Founders: The First Evangelists
Every project is seeded with an initial set of evangelists: the founding team.
To find evangelists and mobilize them, the Founder(s) should model the behavior they want in their evangelists.
There are a few critical things for founders to get right to find and empower the evangelists in their community:
Vibes and Values: Project founders, team, evangelists and ideally broader community should know the vibes, value and culture of the project. Project founders should communicate the values regularly.
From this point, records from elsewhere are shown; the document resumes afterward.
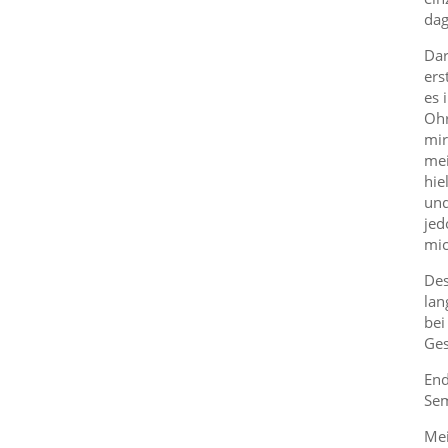
dag
Dar
ers
es 
Ohr
mir
mei
hie
und
jed
mic
Des
lan
bei
Ges
End
Sem
Mei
It’s hard building culture in real life… imagine building culture on Discord, asynchronously, across time zones with razor-thin attention spans.
Showing up: Evangelists expect Founders to show up regularly — this gives evangelists confidence the project is legit and high quality… which makes it exciting for evangelists to contribute their time and energy to the project.
Coordination: Make it easy for Evangelists to participate. Once you identify evangelists in the community, you still need to make “asks.” Often times Evangelists want to help, but they don’t know how to because you haven’t told them how to help.
The tendency is to think of growth through quantity, e.g. the number of community members. However, in grassroots and bottom-up models like DAOs, communities and Web 3 projects, having a core group of early believers makes growth more scalable.
It’s not just quantity that matters early on, it’s quality. ⚡
Once you convince a few evangelists to jump in, they can go find other evangelists, so on and so forth. They will embrace and spread the culture they rallied behind.
Because when the original founder can’t be everywhere at once (and this will happen a lot earlier than you think), your Evangelists will shine.